Rodrigo Mansueli for Supabase

Posted on Jun 20, 2023 • Originally published at blog.mansueli.com

Building a Queue System with Supabase and PostgreSQL

#postgres #queue #supabase #edgefunctions

Supabase is an open-source alternative to Firebase that offers a wide range of capabilities for building robust and scalable applications. One of the key advantages of Supabase is its integration with PostgreSQL, a powerful and reliable database management system. In this blog post, we will explore how to leverage Supabase and PostgreSQL to create a highly efficient queue system.

A queue system is crucial for handling asynchronous tasks and managing job processing. By utilizing a queue, we can ensure that tasks are processed in a controlled and organized manner, improving performance and scalability. Let's dive into the process of setting up a queue system with Supabase and PostgreSQL.

Setting up the Queue System

To set up the queue system, we need to enable the required extensions in PostgreSQL. Specifically, we need to enable the pg_net and pg_cron extensions, which provide the necessary functionality for our queue system.

Please navigate to the Extensions page in your Supabase project and enable both the pg_net and pg_cron extensions.

Next, we can define the necessary table structure.
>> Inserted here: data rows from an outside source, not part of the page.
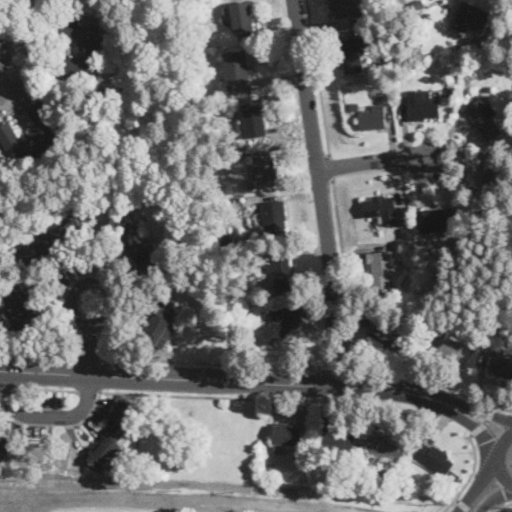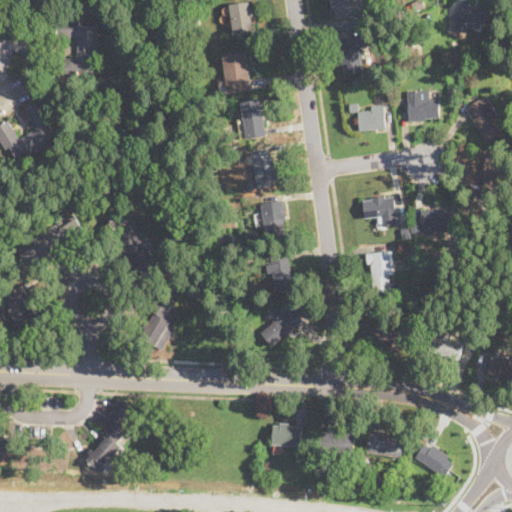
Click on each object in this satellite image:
building: (418, 4)
building: (346, 8)
building: (348, 8)
building: (242, 15)
building: (241, 17)
building: (471, 17)
building: (472, 19)
building: (197, 22)
building: (420, 25)
building: (83, 45)
building: (77, 48)
building: (353, 52)
building: (352, 53)
building: (237, 70)
building: (238, 70)
road: (318, 76)
building: (452, 92)
building: (423, 105)
building: (352, 106)
building: (422, 107)
building: (253, 116)
building: (254, 117)
building: (372, 117)
building: (373, 117)
building: (485, 118)
building: (484, 120)
building: (29, 132)
building: (29, 132)
road: (377, 159)
building: (263, 163)
road: (330, 166)
building: (265, 169)
building: (492, 174)
building: (493, 178)
building: (251, 187)
road: (320, 191)
building: (381, 208)
building: (385, 212)
building: (436, 218)
building: (438, 218)
building: (274, 219)
building: (274, 219)
building: (416, 227)
building: (406, 229)
building: (227, 238)
building: (49, 242)
building: (52, 242)
building: (134, 247)
building: (140, 254)
building: (381, 266)
building: (382, 269)
building: (281, 270)
building: (281, 270)
building: (442, 271)
road: (344, 273)
road: (75, 293)
building: (22, 309)
building: (23, 309)
building: (159, 323)
building: (282, 323)
building: (160, 325)
building: (282, 326)
building: (385, 334)
building: (387, 336)
building: (446, 346)
building: (448, 346)
road: (37, 353)
road: (88, 355)
road: (209, 361)
building: (500, 361)
building: (500, 364)
road: (331, 368)
road: (431, 377)
road: (225, 380)
road: (9, 387)
road: (47, 388)
road: (86, 390)
road: (175, 394)
road: (480, 410)
road: (48, 414)
road: (482, 421)
road: (478, 427)
building: (287, 434)
building: (288, 434)
building: (112, 435)
building: (113, 435)
building: (338, 440)
building: (337, 441)
building: (386, 444)
building: (385, 445)
building: (5, 446)
road: (501, 447)
building: (435, 458)
building: (435, 458)
road: (468, 476)
road: (501, 477)
road: (479, 488)
road: (0, 498)
parking lot: (26, 499)
road: (186, 500)
road: (495, 500)
road: (463, 504)
road: (500, 505)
The three key tables we'll be working with are job_queue, current_jobs, and workers. The job_queue table stores the pending jobs, while the current_jobs table keeps track of the jobs currently being processed. The workers table maintains records of the available worker instances.

To create these tables, execute the following SQL code:

CREATE TABLE job_queue (
    job_id serial PRIMARY KEY,
    http_verb TEXT NOT NULL CHECK (http_verb IN ('GET', 'POST', 'DELETE')),
    payload jsonb,
    status TEXT NOT NULL DEFAULT '',
    retry_count INTEGER DEFAULT 0,
    retry_limit INTEGER DEFAULT 10,
    url_path TEXT DEFAULT '', 
    content TEXT DEFAULT '',
    created_at TIMESTAMPTZ DEFAULT NOW()
);

CREATE TABLE current_jobs (
    request_id BIGINT NOT NULL,
    job_id BIGINT NOT NULL
);

CREATE TABLE workers (
    id SERIAL PRIMARY KEY,
    locked BOOLEAN NOT NULL DEFAULT FALSE
);
-- Adding two workers:
INSERT INTO workers (locked)
VALUES (FALSE), (FALSE);
-- You can also add a worker with:
INSERT INTO workers 
DEFAULT VALUES;
-- Adding 10 workers:
do $$
begin
execute (
    select string_agg('INSERT INTO workers DEFAULT VALUES',';')
    from generate_series(1,10)
);
end; 
$$;

Functions for Job Processing

To process jobs in the queue system, we must define several functions that work together. Let's discuss the purpose and functionality of each function:

process_current_jobs_if_unlocked:This function checks if there is an available worker by selecting an unlocked worker from the workers table. If a worker is found, it locks the worker, processes the current jobs using the process_current_jobs function, and unlocks the worker afterward.
process_current_jobs: This function iterates over the records in the current_jobs table and retrieves the response from the pg_net extension using the net._http_collect_response function. It checks the status and status code of the response and performs the necessary actions based on the result. If the job is successful, it updates the job_queue table with the completion status and content and deletes the corresponding record from the current_jobs table. If the job fails, it updates the job_queue table with the failure status and increases the retry count, and deletes the record from the current_jobs table. If the job is still in progress or not found, it raises a notice.
process_job: This trigger function is called after a record is inserted into the job_queue table. It updates the status of the job to "processing" and retrieves the API key from the vault.decrypted_secrets table. It then calls the request_wrapper function to process the job by making an HTTP request to the specified URL. The request ID is inserted into the current_jobs table for tracking purposes.
request_wrapper: This function is a convenience wrapper around the pg_net extension functions (net.http_delete, net.http_post, and net.http_get) for making HTTP requests. It accepts the method, URL, parameters, body, and headers as input and returns the request ID.
retry_failed_jobs: This function is responsible for retrying failed jobs. It selects the failed jobs from the job_queue table based on the status and retry count. It then updates the retry count and calls the request_wrapper function to process the job again. The new request ID is inserted into the current_jobs table.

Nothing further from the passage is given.